Publié par DK News le 23-08-2015, 00h25 | 18

Quelque 2000 réfugiés, notamment des Syriens souhaitant aller en Europe occidentale, ont passé sous la pluie la nuit de vendredi à samedi dans une zone frontalière entre la Grèce et la Macédoine, retenus par la police macédonienne, et des centaines d'autres y affluaient, ont rapporté les médias.

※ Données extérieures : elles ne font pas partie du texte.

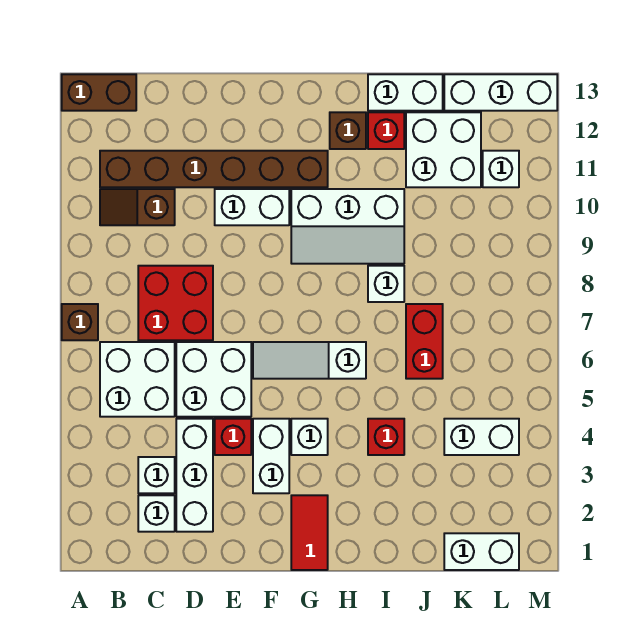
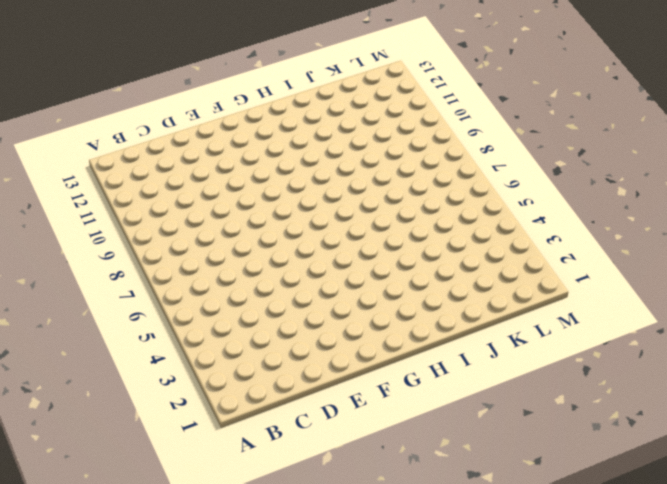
none -> brown brick A7 level 1
none -> brown brick A13:B13 level 1
none -> white brick B5:C6 level 1

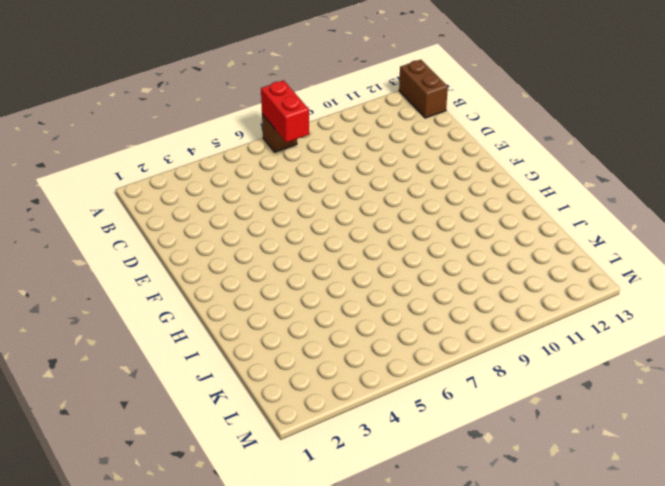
red brick A7:B7 level 2 -> red brick J6:J7 level 1
none -> white brick B5:C6 level 1
none -> brown slope B10:C10 level 1 top C
none -> brown brick B11:G11 level 1

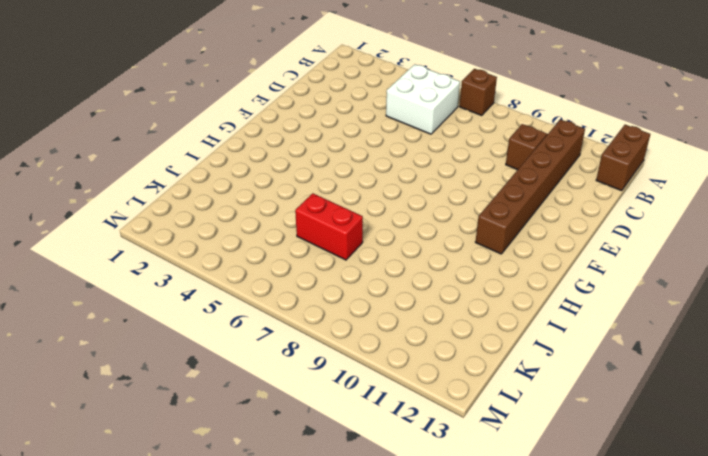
none -> white brick C2 level 1
none -> white brick C3 level 1
none -> red brick C7:D8 level 1

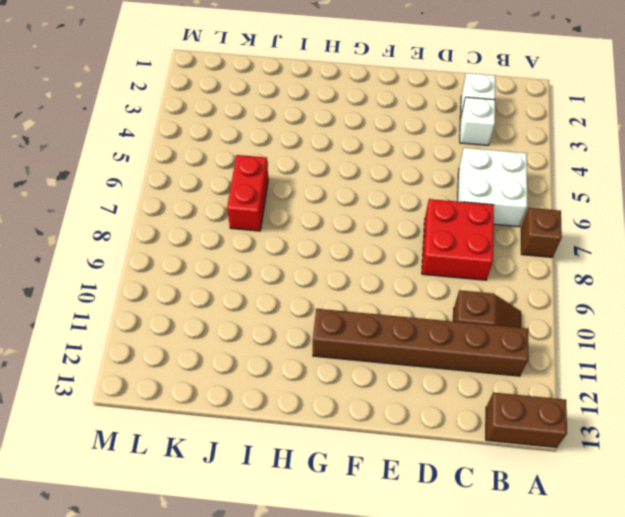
none -> white brick D2:D4 level 1
none -> white brick D5:E6 level 1
none -> red brick E4 level 1

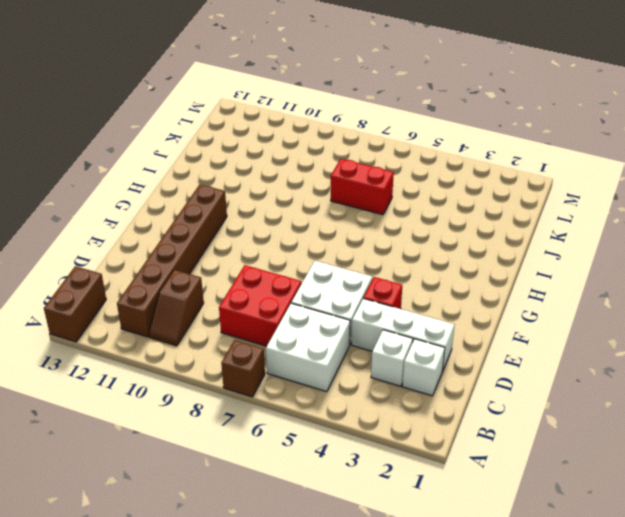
none -> white brick E10:F10 level 1
none -> white brick F3:F4 level 1
none -> white slope F6:H6 level 1 top H

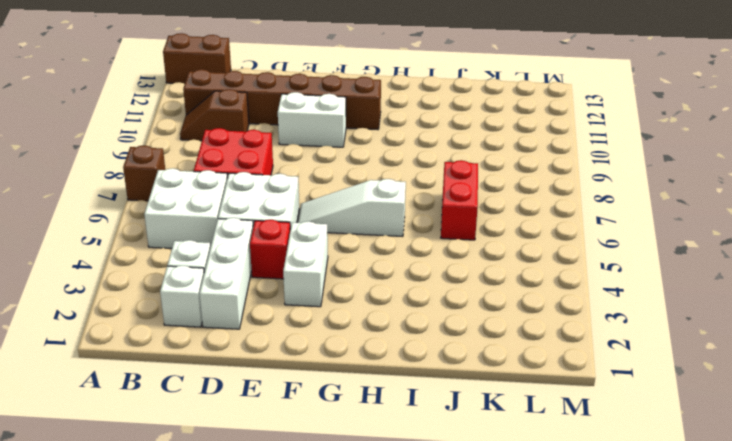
none -> red tile G1:G2 level 1
none -> white brick G4 level 1
none -> white slope G9:I10 level 1 top 10

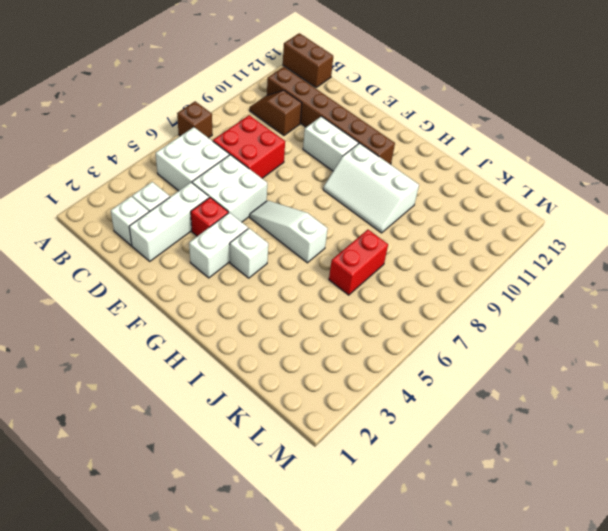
none -> red tile G1:G2 level 1
none -> brown brick H12 level 1
none -> red brick I4 level 1

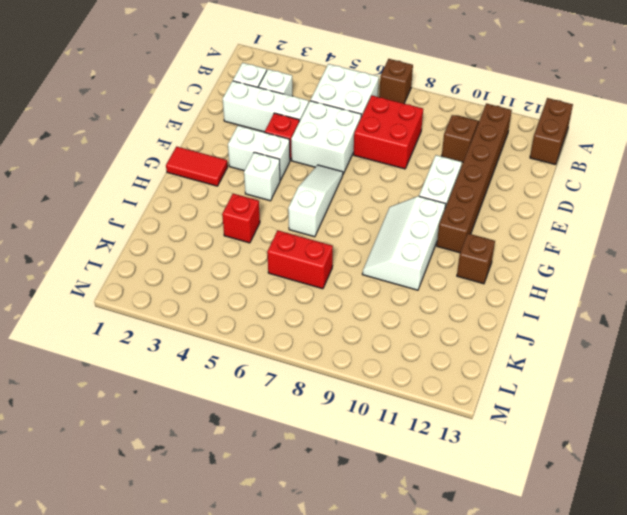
none -> white brick I8 level 1
none -> red brick I12 level 1
none -> white brick I13:J13 level 1

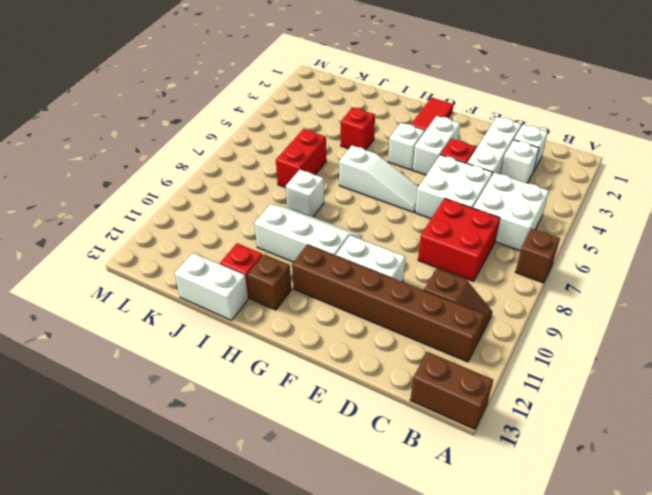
none -> white brick J11:K12 level 1
none -> white brick K1:L1 level 1
none -> white brick K4:L4 level 1

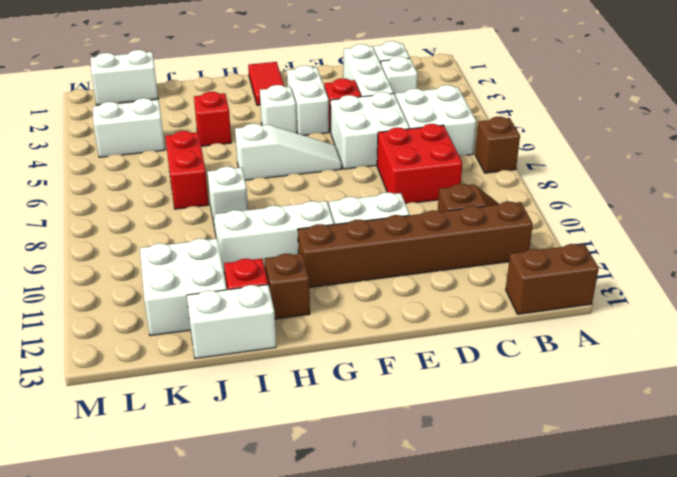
none -> white brick K13:M13 level 1
none -> white brick L11 level 1

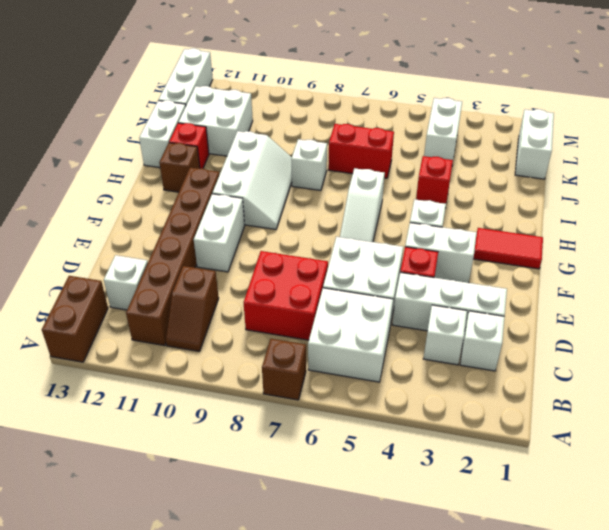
white brick C12 level 1 -> white brick L11 level 1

La plupart ont passé une nuit blanche ou ont dormi à la belle étoile, certains dans des petites tentes, dans ce no man's land entre le village grec d'Idomeni et la ville macédonienne de Gevgelija, ont rapporté les médias.

Les forces spéciales de police sont déployées depuis jeudi, après que la Macédoine a décrété l'état d'urgence pour tenter d'endiguer le flux migratoire.

Des enfants pleurent.

Durant la nuit, la police a doublé l'épaisseur de barbelé face à la foule, qui de temps en temps criait «Aidez-nous!».

Des centaines d'autres migrants affluaient dans la matinée à Idomeni, dans des autocars en provenance du port grec de Thessalonique, et marchaient ensuite vers la zone frontalière, selon les médias.  Les policiers macédoniens ont tiré vendredi des grenades assourdissantes pour repousser les migrants lorsqu'ils ont tenté de franchir la frontière.

Au moins huit personnes ont été légèrement blessées.

Mais en fin de journée, ils ont ouvert le passage à plusieurs centaines de personnes «vulnérables», à savoir des familles avec des enfants et des femmes enceintes, qui sont montées dans un train parti vers le Nord, pour les transférer à la frontière avec la Serbie.

Samedi matin, la police continuait de laisser passer de temps en temps des groupes de plusieurs dizaines de personnes.

Plusieurs centaines de réfugiés étaient massés à la gare ferroviaire de Gevgelija en attendant le départ du premier des cinq trains qui devraient, selon les autorités, partir durant la journée.

Les forces armées macédoniennes ont été déployées depuis jeudi dans une forêt de montagne, longeant sur quelque 50 km la frontière, qui est utilisée par les réfugiés pour les passages illégaux, a déclaré un porte-parole de l'armée, le colonel Mirce Gjorgoski, cité par l'AFP.